* [AUFGABE A] Fassen Sie den Ausgangstext über die Volksmotion zum Schulhaus im Kleinholz in genau zwei Sätzen zusammen.
* [AUFGABE B] Setzen Sie den Text über die Volksmotion zum Schulhausneubau im Kleinholz nach seinem letzten Satz fort.

* [AUSGANGSTEXT]
Es sei überhaupt kein Problem gewesen, die Unterschriften für die Volksmotion hinzukriegen. Das sagt Cinzia Schmuziger, Mitglied des entsprechenden Motionskomitees, welches mit seinem Vorstoss den Stadtrat Olten dazu veranlassen will, die Schulraumplanung im Kleinholz umgehend wieder aufzunehmen. Der Stadtrat hatte im Sinne von Sparmassnahmen die weiterführende Planung des neuen Schulhauses im Kleinholz fürs laufende Jahr auf Eis gelegt.

Hinausschieben lohne sich nicht

Der Vorstoss mit dringlichem Charakter, am vergangenen Freitag auf der Stadtkanzlei eingereicht, wird bereits morgen Donnerstag im Gemeindeparlament behandelt. Die Dringlichkeit des mit 109 gültigen Unterschriften (deren 30 wären notwendig gewesen) eingereichten Vorstosses wird auch vom Stadtrat gestützt.

Im Umfeld des Komitees, zu dem im Übrigen auch Personen gehören, welche demnächst nach Olten ziehen und in besagtem Gebiet Bornfeld und Kleinholz Wohnsitz nehmen werden, gibt man sich zuversichtlich, was das Ziel der Motion anlangt. «Es wäre gar durchaus möglich gewesen, eine Volksinitiative zu lancieren», beschreibt Cinzia Schmutziger die breite Unterstützung, die sie in ihrem Umfeld zu spüren bekam.

Der Schulhausneubau im Kleinholz scheint absolut unbestritten und ebenso notwendig. Das Komitee jedenfalls ist der Meinung, dass ein Hinausschieben des Schulhausprojekts gar keine Einsparungen, sondern lediglich weitere Kosten generiere: Verschiebung von Schulkreisen, provisorische Bauten, Schulbusdienste und so weiter.

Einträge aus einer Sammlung
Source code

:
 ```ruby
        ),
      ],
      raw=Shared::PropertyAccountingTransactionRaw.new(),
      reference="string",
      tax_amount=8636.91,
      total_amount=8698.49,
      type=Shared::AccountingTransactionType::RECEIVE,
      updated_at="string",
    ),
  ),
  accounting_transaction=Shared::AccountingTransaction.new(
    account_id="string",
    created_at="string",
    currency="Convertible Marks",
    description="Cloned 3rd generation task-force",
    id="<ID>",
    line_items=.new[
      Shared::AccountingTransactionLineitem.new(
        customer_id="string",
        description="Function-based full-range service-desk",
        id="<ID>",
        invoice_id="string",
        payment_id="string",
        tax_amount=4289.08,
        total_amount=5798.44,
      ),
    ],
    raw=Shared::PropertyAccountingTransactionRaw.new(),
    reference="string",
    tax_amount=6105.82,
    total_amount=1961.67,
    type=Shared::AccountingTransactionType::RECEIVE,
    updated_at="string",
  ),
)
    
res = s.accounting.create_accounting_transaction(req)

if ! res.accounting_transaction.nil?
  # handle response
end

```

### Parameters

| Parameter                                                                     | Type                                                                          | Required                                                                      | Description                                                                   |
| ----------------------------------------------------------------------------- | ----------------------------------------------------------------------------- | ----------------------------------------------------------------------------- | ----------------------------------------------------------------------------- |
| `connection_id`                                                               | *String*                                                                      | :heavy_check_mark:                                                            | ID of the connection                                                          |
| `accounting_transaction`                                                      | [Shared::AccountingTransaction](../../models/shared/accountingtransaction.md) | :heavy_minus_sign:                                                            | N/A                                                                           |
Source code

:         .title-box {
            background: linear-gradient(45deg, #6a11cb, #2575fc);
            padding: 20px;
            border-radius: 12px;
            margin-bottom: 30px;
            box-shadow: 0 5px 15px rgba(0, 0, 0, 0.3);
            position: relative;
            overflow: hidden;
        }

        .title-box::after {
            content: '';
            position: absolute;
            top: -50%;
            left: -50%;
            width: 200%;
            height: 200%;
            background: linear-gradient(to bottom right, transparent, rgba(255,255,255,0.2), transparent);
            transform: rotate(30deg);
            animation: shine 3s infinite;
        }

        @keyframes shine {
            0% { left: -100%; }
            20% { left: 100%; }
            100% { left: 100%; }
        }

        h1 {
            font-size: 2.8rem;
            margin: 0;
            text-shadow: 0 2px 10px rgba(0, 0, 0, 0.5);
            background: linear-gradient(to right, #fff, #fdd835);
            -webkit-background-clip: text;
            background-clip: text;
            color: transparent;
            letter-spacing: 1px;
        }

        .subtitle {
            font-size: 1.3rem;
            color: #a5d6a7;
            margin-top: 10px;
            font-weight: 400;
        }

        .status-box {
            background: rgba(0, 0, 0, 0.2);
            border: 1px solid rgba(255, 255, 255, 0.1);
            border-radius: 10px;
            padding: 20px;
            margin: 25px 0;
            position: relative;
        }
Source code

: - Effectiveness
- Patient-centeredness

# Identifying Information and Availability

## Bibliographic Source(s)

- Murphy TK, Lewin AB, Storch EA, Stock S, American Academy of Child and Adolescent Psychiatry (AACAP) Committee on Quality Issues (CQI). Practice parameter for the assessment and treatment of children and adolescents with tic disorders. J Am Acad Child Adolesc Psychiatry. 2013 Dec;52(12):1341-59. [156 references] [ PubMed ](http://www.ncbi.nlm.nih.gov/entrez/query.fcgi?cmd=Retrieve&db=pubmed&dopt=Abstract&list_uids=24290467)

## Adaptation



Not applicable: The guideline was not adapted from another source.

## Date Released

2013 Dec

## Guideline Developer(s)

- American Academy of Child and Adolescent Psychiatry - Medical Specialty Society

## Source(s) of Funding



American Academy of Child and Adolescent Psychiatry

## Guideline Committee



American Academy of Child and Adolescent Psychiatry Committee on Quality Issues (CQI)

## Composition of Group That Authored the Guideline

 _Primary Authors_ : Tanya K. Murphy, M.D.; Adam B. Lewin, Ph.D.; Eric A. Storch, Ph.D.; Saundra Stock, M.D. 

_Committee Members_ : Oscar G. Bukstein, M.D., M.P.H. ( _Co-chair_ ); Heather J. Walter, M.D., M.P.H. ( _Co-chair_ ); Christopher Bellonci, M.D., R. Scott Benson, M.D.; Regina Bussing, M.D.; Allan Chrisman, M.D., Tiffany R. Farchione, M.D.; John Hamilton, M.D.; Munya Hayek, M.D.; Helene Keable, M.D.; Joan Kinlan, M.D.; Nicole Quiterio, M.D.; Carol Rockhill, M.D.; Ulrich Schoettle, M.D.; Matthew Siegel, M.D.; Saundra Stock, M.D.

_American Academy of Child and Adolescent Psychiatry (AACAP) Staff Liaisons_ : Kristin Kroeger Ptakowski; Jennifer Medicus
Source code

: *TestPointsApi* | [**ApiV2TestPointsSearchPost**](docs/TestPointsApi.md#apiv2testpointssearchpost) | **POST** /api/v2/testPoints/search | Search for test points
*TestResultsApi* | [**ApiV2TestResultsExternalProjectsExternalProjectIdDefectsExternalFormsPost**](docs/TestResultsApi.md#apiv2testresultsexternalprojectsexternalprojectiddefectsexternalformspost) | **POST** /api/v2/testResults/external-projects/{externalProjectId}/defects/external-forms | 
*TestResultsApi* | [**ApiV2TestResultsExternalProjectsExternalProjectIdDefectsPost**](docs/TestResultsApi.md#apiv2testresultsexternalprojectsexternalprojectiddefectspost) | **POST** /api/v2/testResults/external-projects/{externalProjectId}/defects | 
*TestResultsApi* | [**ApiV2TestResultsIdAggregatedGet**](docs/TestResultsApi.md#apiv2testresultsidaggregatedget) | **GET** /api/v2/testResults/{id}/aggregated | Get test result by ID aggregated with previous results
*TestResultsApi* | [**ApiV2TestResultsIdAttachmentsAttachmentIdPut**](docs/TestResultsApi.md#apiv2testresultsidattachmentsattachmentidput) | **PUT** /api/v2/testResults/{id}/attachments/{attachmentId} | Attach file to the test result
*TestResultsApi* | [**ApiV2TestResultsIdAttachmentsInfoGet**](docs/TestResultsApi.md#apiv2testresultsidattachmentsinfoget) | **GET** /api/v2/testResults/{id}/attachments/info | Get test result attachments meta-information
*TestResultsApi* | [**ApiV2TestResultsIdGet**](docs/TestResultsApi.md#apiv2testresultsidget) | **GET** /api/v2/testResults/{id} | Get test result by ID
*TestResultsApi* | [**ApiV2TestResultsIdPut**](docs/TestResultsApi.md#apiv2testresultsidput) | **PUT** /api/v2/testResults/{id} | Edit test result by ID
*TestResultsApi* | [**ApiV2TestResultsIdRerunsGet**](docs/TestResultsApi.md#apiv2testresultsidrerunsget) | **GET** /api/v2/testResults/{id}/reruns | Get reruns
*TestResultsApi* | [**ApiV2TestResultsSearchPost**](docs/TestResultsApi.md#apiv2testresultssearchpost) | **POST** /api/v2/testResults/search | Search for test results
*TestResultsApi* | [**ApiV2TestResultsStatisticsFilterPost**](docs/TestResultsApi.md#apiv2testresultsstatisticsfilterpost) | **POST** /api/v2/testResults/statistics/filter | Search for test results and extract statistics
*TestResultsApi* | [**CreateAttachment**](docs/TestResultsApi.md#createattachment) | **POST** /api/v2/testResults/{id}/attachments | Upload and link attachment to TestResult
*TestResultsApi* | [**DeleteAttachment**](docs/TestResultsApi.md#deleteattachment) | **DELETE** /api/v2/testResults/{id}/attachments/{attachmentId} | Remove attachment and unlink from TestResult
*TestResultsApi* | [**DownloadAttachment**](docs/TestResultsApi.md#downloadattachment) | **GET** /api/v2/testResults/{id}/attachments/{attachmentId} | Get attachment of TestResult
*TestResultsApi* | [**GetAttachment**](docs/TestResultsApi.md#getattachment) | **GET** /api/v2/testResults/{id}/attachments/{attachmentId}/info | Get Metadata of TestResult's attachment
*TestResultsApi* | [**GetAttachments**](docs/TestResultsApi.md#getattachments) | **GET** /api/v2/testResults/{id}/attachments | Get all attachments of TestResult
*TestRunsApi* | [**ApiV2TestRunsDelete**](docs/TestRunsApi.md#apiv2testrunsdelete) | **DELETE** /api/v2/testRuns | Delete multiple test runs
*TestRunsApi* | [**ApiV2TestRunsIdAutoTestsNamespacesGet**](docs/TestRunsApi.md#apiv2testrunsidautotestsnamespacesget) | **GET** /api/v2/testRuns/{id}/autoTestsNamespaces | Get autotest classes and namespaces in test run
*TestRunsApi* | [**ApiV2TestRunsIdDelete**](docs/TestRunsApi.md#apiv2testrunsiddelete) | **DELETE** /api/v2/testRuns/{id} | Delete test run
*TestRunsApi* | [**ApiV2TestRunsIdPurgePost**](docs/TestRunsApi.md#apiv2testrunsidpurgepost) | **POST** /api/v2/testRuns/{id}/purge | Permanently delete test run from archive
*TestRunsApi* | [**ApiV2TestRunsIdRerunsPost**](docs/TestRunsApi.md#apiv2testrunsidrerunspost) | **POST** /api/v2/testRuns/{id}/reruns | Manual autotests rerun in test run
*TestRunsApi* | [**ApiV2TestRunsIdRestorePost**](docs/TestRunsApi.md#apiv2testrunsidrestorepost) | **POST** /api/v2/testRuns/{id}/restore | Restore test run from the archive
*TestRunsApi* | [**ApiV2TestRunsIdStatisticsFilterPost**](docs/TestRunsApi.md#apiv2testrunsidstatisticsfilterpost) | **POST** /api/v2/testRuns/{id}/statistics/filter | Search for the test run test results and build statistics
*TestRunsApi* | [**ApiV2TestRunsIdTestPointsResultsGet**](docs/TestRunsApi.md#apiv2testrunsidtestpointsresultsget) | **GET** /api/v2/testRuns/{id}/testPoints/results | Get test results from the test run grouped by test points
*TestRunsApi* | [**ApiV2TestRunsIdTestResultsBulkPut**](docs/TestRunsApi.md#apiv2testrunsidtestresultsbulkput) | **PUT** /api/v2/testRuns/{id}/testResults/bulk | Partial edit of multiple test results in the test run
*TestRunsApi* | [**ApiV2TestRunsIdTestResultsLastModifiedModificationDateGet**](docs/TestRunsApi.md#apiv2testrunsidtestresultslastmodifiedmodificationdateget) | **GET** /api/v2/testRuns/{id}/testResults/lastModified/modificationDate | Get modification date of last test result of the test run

* [IHRE ANTWORT A] Ein Komitee hat eine dringliche Volksmotion mit 109 gültigen Unterschriften eingereicht, obwohl 30 genügt hätten. Sie soll den Stadtrat Olten dazu bringen, die aus Spargründen für das laufende Jahr auf Eis gelegte Schulraumplanung im Kleinholz umgehend wieder aufzunehmen, weil ein Hinausschieben nach Meinung des Komitees keine Einsparungen, sondern nur weitere Kosten bringe.

* [IHRE ANTWORT B]
Finanzen lassen Bau zu

Für das Komitee ist klar: Die Finanzen der Stadt Olten lassen den Bau des Schulhauses im Kleinholz zu. Denn eine gute Finanzpolitik verzögere ein solch nachhaltiges Investitionsprojekt nicht aufgrund finanzieller Engpässe, so das Argument. Es sieht im Schulhausneubau vielmehr ein Zeichen einer attraktiven Wohn- und einer glaubwürdigen Bildungsstadt.

Im Zeichen einer prosperierenden Wohnpolitik, mit welcher der Stadtrat der Stagnation der letzten Jahre in Sachen Bevölkerungswachstum zu entrinnen sucht, wird die städtische Exekutive wohl nicht drum herum kommen, das Anliegen aus der Basis ernsthaft zu prüfen. Das Anliegen Schulhausneubau Kleinholz scheint breit abgestützt; so hat die SP an ihrer letzten Parteiversammlung bereits verlauten lassen, der Dringlichkeit des Vorstosses zuzustimmen.

Mit der zu behandelnden Volksmotion «Stadtseiten verbinden» behandelt das städtische Parlament auch einen zweiten Vorstoss aus der Basis. Der Stadtrat beantragt den Stimmberechtigten der Stadt, die Volksinitiative abzulehnen.